A way to normalize and center activations between layers. See Normalization between layers

For very small batches, the mean and std vary strongly and will make the network unstable. Consider LayerNorms instead.

if the mean and std of the input is important information, then the model will loose that information if Batchnorms are applies.

How does it work?

Normalize and center each batch within the batch. (mean of the batch, std of the batch)

{\hat{x}}_{i}^{(k)} = \frac{x_{i}^{(k)} - μ_{B}^{(k)}}{\sqrt{{(σ_{B}^{(k)})}^{2} + ϵ}}

$B$ is the Batch, i the the index within the batch. Input is $x = (x^{(1)}, . . ., x^{(d)})$ . $k$ is the dimension index within that sample.
2. Normalized data is usually good for stability etc, but if the networks output is not between 1 and zero, then it might benefit from a scaling factor and bias.

y_{i}^{(k)} = γ^{(k)} {\hat{x}}_{i}^{(k)} + β^{(k)}

$γ$ and $β$ are both learnt via gradient descent

When to use it

Nearly always a good idea to use them. They help training speed and stabilize the model.

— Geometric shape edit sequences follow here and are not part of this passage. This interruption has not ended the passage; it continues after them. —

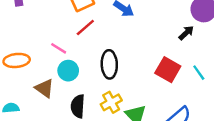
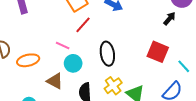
cyan line: (199, 73) -> (184, 66), moved

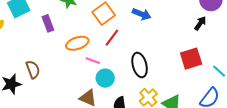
red square: (158, 52) -> (191, 59), turned -35
orange ellipse: (28, 60) -> (77, 43), moved

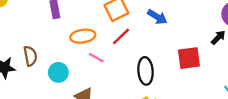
red square: (191, 59) -> (189, 58), moved
cyan circle: (105, 78) -> (58, 72), moved

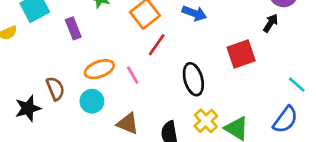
orange ellipse: (83, 36) -> (99, 69), moved
pink line: (96, 58) -> (133, 75), turned 42

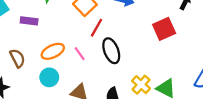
purple rectangle: (73, 28) -> (29, 21), turned -56
black ellipse: (193, 79) -> (111, 51), moved
brown semicircle: (55, 89) -> (17, 58), moved

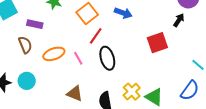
brown semicircle: (17, 58) -> (25, 45), moved
cyan circle: (49, 77) -> (27, 81), moved

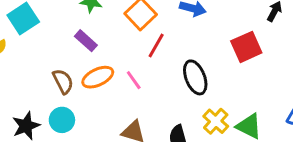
purple rectangle: (35, 24) -> (86, 41), moved, turned 35
brown semicircle: (25, 45) -> (63, 81), moved
black ellipse: (107, 58) -> (195, 77), moved

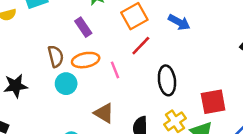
red square: (246, 47) -> (213, 102), moved
cyan circle: (62, 120) -> (66, 84), moved

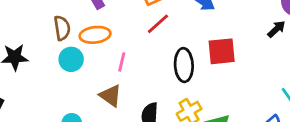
pink line: (115, 70) -> (122, 62), moved, turned 30
red square: (213, 102) -> (222, 51), moved

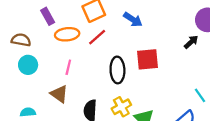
brown semicircle: (62, 28) -> (21, 40), turned -72
orange ellipse: (95, 35) -> (67, 34), moved

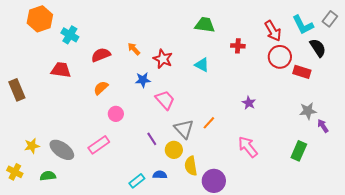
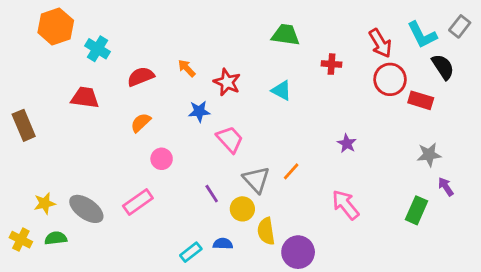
purple arrow: (323, 126) -> (446, 187), moved
green semicircle: (48, 176) -> (56, 238), moved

Use it directly after convolutional layer, or after fully connected layers, before ReLu layers.

When not to use it

Small batches: If the batches are too small, the mean and variance cannot be trusted anymore and will lead to a loss of information.

Implementation

replace "3d" with "2d" if necessary

class DoubleConv3D(nn.Module):  
    def __init__(self, in_channels, out_channels):  
        super().__init__()  
        self.conv_op = nn.Sequential(
            nn.Conv3d(in_channels, out_channels, kernel_size=3, padding=1),
            nn.BatchNorm3d(out_channels),
            nn.ReLU(inplace=True),
            nn.Conv3d(out_channels, out_channels, kernel_size=3, padding=1),
            nn.BatchNorm3d(out_channels),
            nn.ReLU(inplace=True)
        )
  
    def forward(self, x):
        return self.conv_op(x)